Monday, July 23, 2012

Redwoods and banana slugs

Do you have a minute?
Or ten? 
Pull up a chair and I'll give you the lowdown on our trip to Trinidad, on the redwood coast of California, on which we embarked two days after returning home from Virginia. This was our second holiday in the redwoods, a little south of the first, and every sight was new to us.

First, there were three chihuahuas. I called them The Three Amigos. 
They ruled the motor home, which belonged to our hosts, Jeff's sister, Theresa, and her crazy husband, Rick.


This is the cast: Theresa and Rick, back right; their neighbours, Bill and Robyn, in front; Rick's Dad and his "friend", back left. "Friend" is hidden behind Bill. 


This is the motor home, so kindly shared with us by Rick and Theresa.
And the Three Amigos.


This is the campfire, built by Rick a least a couple of times a day to combat the mist and chill that is the usual weather on the redwood coast.
And around which we sat one night and sang old 70's songs in the key of C.
I must enlarge my uke chording repertoire! 


This is Rick, running from a banana slug.
I told him a tale about the sexual habits of banana slugs and he has been afraid of them ever since.


Admit it, you want to know, don't you?
Oh, okay, if you insist!
Banana slugs are hermaphrodites. After they have fertilized each other's eggs upon mating, sometimes it is necessary for them to chew off their male appendages. If, you know, they can't get unstuck.

This is one of the elk that we saw on our first day's trip to Fern Canyon. There were several of the animals, just hanging out between the beach and the road, seemingly unafraid of humans.


Fern Canyon is the kind of place that you would never find unless you went looking for it. We drove for hours (well, it seemed like it) over gravelly, bumpy, narrow, mountainous roads. The redwoods were looking great, but the bumps precluded any magnificent photos. We finally pulled out of the forest at the beach, where the elk were grazing. A short walk later, we were in the aptly-named canyon.


I was glad that I had opted for water sandals instead of walking shoes, even not knowing that we would be wading through streams. The water was wonderfully refreshing...


...except for this one spot wherein resided a million millipedes.


They were nasty and smelled quite revolting.

The rest of the short hike was glorious.
Some of us can't resist climbing for a photo op.


The walls of the canyon were dripping water and all of the foliage was green and glistening and my camera lens got droplet-spotted. 
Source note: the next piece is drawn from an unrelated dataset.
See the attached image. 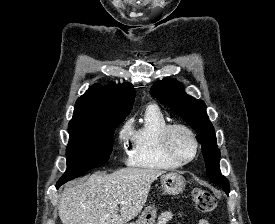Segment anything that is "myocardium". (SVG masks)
Returning a JSON list of instances; mask_svg holds the SVG:
<instances>
[{"instance_id": "f54148a6", "label": "myocardium", "mask_w": 275, "mask_h": 224, "mask_svg": "<svg viewBox=\"0 0 275 224\" xmlns=\"http://www.w3.org/2000/svg\"><path fill=\"white\" fill-rule=\"evenodd\" d=\"M176 131H182L186 133L192 140L194 144V152L191 156L189 157H181L178 155L171 144L172 141V136ZM161 146L164 151V153L173 161L178 163L180 166L181 165H186L190 162H192L198 155L199 153V141L197 138L196 133L187 125L180 124V123H174V124H169L165 127V129L162 132L161 135Z\"/></svg>"}]
</instances>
We walked on several beaches. One morning, we unknowingly ended up on a beach that was owned by native Americans.
Well, that was this guy's story, anyway.


He regaled the crew with tales of how he was really a wolf and had seances or something and he demonstrated to Rick how he pukes when he is under the influence of the spirits. Which kind of spirits he did not specify!
I thought Rick would punch him out, but he was remarkably circumspect.
You can see me in the background, pretending I wasn't there.
We found another beach to walk on.
And climbed on a great old redwood for the photo.


I should give credit to Theresa for the remaining photos, as I had packed the wrong charging cord for my camera and wore out the battery in Fern Canyon.
This beach was bordered with some very interesting cliffs. They were clearly stratified and covered in graffiti.


Always climbing.


Can you see the layers? There is one layer, not far from the top, that was made of large, round stones that stuck out from the rest.
Very cool.


And now, some gratuitous beach panoramas.


We visited a little memorial lighthouse that was perched on a cliff above the beach.


Jeff and I climbed down to the beach.
Of course we did!


As the sun was setting, we stood on the beach and watched. I had been nagging the boys to find me a nice piece of redwood to take home. Just a smallish one that no one would miss. Theresa thought that maybe this one would do.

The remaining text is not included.